* **What you need to do**
Reproduce word for word the lines below, starting at the line that has "picture [179, 723, 1174, 1095]" and stopping after the line that has "list The final".

'''

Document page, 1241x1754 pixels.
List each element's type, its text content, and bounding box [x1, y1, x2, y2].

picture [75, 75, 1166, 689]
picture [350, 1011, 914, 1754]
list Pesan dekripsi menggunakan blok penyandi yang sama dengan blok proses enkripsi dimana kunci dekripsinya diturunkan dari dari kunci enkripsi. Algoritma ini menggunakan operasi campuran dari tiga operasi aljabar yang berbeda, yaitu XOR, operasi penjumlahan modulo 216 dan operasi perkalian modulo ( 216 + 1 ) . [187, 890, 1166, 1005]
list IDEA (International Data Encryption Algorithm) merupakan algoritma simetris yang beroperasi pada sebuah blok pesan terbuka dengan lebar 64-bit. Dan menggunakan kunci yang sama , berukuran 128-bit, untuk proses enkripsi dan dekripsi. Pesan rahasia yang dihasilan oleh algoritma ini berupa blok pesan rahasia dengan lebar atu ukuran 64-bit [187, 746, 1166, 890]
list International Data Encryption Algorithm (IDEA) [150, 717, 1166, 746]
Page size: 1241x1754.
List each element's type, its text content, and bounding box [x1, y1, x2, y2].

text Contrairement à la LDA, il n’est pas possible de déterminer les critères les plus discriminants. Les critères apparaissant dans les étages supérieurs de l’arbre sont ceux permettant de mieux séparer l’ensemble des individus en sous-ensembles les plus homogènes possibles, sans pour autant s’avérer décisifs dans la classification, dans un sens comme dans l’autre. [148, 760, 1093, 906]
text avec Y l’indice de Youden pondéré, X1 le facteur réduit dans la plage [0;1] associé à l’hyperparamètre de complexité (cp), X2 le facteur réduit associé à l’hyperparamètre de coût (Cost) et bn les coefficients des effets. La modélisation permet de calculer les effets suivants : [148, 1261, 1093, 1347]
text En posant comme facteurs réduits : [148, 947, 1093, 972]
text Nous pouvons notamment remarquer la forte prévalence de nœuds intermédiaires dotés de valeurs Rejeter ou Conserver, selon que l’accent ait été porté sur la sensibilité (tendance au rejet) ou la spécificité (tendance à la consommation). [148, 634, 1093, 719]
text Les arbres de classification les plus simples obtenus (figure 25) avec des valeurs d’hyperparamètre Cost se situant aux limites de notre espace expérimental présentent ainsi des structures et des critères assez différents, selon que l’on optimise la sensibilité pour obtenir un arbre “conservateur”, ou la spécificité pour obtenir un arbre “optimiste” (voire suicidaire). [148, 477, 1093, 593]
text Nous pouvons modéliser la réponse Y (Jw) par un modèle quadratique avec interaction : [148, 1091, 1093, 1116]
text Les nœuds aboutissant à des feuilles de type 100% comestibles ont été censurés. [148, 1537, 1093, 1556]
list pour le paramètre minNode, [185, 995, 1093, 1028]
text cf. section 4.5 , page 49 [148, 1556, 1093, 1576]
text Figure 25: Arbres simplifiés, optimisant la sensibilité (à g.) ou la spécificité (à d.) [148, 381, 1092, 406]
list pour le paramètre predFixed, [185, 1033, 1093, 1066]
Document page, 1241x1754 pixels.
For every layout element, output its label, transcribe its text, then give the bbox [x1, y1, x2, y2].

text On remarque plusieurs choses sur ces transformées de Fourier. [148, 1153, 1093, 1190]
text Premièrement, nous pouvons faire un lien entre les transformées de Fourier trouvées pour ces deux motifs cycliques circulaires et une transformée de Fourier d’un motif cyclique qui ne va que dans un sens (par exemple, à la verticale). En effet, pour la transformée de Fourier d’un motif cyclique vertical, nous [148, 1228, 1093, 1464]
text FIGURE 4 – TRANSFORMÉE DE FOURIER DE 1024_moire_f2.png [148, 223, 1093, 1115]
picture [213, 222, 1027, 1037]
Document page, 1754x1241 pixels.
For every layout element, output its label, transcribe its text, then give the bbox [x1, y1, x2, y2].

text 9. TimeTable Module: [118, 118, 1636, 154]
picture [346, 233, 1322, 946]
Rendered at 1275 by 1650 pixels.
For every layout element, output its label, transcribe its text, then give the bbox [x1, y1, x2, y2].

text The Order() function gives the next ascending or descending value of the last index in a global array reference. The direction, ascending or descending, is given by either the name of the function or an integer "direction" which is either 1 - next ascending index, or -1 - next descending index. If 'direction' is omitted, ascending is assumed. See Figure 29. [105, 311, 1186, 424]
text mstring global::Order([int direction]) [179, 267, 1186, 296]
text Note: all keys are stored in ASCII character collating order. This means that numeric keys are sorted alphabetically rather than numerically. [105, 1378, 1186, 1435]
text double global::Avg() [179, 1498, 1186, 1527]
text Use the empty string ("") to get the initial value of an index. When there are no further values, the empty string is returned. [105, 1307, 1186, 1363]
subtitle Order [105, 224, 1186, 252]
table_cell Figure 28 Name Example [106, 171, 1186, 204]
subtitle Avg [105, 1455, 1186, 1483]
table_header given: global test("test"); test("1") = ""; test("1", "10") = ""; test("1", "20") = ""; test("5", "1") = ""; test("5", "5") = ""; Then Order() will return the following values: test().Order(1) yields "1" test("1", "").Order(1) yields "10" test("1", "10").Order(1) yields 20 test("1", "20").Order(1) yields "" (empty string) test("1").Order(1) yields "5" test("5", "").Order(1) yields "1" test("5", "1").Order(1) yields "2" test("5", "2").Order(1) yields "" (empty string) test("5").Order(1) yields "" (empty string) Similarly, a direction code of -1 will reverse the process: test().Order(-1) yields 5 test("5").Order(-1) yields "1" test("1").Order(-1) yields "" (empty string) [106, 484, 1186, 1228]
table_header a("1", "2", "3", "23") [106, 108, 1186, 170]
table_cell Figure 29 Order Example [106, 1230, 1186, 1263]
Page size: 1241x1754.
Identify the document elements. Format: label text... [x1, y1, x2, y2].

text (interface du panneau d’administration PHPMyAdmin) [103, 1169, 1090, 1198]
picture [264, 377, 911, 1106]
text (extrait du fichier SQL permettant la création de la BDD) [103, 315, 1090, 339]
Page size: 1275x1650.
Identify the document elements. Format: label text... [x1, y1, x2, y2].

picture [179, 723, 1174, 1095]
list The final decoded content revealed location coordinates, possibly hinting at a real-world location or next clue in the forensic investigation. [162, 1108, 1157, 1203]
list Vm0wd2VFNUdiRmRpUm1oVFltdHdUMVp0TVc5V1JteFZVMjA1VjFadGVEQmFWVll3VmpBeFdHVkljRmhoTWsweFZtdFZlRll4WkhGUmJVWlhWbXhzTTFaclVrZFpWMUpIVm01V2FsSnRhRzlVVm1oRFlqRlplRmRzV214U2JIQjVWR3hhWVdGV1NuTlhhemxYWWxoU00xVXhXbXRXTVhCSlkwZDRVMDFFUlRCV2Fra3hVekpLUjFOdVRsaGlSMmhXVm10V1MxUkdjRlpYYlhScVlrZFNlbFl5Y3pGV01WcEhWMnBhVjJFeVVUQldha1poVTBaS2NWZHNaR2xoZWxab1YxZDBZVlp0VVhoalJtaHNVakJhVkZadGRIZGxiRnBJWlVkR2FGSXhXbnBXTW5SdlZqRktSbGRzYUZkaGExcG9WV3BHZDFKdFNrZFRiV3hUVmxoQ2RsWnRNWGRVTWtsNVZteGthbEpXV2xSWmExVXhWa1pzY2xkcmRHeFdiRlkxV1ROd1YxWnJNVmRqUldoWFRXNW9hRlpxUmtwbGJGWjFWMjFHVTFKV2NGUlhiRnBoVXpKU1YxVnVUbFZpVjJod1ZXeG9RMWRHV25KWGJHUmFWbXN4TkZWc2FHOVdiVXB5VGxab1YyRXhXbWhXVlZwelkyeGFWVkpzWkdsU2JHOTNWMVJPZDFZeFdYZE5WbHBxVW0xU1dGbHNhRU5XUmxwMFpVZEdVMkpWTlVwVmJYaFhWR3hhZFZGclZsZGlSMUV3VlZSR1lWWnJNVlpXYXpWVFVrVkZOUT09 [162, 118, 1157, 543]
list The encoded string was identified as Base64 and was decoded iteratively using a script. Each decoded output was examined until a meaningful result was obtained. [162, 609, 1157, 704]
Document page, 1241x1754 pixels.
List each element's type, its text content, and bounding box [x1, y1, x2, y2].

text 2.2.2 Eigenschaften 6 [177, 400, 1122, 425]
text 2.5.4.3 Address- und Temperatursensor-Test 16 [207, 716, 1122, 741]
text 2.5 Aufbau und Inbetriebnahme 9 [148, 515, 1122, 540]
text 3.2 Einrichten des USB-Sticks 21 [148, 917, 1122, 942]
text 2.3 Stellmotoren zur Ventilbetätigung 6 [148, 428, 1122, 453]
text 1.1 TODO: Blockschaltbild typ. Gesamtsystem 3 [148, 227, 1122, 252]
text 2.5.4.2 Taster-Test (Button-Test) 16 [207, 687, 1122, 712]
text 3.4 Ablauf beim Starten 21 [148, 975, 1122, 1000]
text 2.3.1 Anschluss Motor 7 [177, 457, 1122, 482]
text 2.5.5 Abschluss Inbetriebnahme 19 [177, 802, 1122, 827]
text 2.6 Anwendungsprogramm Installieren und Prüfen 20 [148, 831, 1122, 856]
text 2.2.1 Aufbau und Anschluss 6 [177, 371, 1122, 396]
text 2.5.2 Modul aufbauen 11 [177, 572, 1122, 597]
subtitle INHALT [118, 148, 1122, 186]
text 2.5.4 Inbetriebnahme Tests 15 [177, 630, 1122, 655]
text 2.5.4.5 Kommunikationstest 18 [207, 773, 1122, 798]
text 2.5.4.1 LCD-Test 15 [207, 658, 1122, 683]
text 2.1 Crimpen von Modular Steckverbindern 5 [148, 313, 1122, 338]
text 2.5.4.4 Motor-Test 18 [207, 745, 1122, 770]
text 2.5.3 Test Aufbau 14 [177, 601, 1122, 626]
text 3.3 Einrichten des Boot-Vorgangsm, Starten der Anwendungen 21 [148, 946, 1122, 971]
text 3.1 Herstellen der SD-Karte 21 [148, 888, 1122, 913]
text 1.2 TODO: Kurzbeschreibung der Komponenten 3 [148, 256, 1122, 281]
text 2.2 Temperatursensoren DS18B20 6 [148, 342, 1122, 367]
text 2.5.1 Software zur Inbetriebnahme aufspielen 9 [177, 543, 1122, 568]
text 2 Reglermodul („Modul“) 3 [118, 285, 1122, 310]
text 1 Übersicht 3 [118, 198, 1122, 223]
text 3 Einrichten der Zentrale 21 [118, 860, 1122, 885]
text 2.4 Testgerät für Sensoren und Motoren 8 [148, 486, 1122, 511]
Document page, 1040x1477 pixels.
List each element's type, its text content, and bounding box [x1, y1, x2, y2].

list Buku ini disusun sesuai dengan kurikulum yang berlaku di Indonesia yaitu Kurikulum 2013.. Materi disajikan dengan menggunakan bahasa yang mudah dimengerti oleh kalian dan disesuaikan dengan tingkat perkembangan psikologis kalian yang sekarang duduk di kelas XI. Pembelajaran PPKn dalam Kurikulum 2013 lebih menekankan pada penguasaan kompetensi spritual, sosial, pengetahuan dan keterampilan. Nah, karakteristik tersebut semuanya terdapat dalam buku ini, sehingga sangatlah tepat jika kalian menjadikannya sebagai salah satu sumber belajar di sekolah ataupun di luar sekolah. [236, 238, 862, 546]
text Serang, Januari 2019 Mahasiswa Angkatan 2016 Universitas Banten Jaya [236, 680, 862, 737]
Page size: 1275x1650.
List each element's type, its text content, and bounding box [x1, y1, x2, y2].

'''

* **The completed task**
picture [179, 723, 1174, 1095]
list The final decoded content revealed location coordinates, possibly hinting at a real-world location or next clue in the forensic investigation. [162, 1108, 1157, 1203]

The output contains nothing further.